In Connell v. Crosby, 210 Ill. 380: 71 N.E. 350, a resident of Illinois died seized of real estate in other States. He directed the sale of his real estate in the foreign jurisdictions for the purpose of creating a fund for the foundation of a *354 college. It was attempted, upon the principle of equitable conversion, to subject the proceeds of the sale of the real estate situated outside of Illinois to the inheritance tax law of that State. This the Court refused to do. The Court said: "The will directs the conversion of the real estate into money for the purpose of creating a fund to be devoted to the establishment of the college, and it is argued that under the doctrine of equity the land is to be regarded as converted into personalty, and it is urged that the bequest of the proceeds of the sale of the real estate is subject to the tax, as being personalty. The doctrine of equitable conversion is an outgrowth of the maxim of equity that in a Court of Equity that which ought to have been done is to be regarded as done.

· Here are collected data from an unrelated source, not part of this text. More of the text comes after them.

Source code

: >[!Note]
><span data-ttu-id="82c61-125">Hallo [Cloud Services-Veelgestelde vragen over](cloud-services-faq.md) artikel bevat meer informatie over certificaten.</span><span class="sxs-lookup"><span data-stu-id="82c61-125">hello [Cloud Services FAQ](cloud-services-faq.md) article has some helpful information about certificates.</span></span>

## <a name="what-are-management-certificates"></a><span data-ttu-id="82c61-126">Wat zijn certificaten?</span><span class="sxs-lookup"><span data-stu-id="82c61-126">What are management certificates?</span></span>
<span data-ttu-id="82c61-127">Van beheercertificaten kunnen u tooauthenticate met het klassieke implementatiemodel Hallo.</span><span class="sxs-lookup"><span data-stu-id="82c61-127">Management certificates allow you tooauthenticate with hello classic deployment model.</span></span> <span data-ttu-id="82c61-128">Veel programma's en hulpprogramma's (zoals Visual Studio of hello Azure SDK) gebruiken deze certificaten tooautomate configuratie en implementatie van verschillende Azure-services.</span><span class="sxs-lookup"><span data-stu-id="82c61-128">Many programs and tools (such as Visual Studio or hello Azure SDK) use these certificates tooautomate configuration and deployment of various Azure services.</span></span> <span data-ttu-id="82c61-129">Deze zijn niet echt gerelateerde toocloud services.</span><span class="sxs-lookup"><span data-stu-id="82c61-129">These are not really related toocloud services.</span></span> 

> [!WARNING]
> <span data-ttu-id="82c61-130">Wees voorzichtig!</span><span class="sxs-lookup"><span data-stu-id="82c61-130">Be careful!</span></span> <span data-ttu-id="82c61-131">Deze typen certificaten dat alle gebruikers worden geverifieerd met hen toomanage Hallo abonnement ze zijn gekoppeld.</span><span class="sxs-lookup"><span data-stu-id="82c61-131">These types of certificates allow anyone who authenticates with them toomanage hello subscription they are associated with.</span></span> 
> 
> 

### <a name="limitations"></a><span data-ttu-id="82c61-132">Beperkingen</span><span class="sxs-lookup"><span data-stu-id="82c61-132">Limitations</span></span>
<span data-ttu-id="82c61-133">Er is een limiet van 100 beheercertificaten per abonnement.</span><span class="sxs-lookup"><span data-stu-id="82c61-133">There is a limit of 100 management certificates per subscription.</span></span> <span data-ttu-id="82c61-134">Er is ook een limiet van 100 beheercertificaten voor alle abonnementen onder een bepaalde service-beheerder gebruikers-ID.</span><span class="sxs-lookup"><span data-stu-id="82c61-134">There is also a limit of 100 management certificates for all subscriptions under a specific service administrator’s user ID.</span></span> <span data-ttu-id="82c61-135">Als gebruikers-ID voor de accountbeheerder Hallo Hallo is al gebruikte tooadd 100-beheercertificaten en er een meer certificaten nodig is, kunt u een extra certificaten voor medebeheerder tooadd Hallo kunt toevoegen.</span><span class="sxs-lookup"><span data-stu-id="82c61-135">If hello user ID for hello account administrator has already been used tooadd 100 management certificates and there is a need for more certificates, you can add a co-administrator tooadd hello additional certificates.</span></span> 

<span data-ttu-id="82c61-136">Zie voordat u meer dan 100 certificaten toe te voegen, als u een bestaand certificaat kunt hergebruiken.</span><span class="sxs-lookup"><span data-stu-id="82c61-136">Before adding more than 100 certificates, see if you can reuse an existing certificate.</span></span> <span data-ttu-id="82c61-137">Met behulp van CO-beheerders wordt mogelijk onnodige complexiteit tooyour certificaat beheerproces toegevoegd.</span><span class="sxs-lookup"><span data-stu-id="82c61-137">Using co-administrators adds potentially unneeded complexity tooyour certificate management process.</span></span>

The doctrine of equitable conversion is recognized in equity only, and is not given effect in courts of law. 7 Am. Eng. Ency. of Law (2nd Ed.) 465. It can not be applied in proceedings for the collection of inheritance or succession taxes."

The courts of Pennsylvania take a contrary view, but their holding is not in harmony with the authorities in other States and in England, and so far as we have been able to discover it is the only State in the Union which has applied the principle of equitable conversion in the law of succession taxation, and it did this, as appears in Re Handley's Estate, 181 Pa. St. 339: 37 A. 587, with some hesitation.

Our conclusion is that the real estate of Mrs. Stowman situated in Arkansas was not made subject to the collateral inheritance tax by the direction to sell contained in her will, and, being real estate owned by her at the time of her death and situated in a foreign jurisdiction, neither it nor the money realized from its sale is taxable under the law of this State. It follows from this holding that the judgment must be affirmed.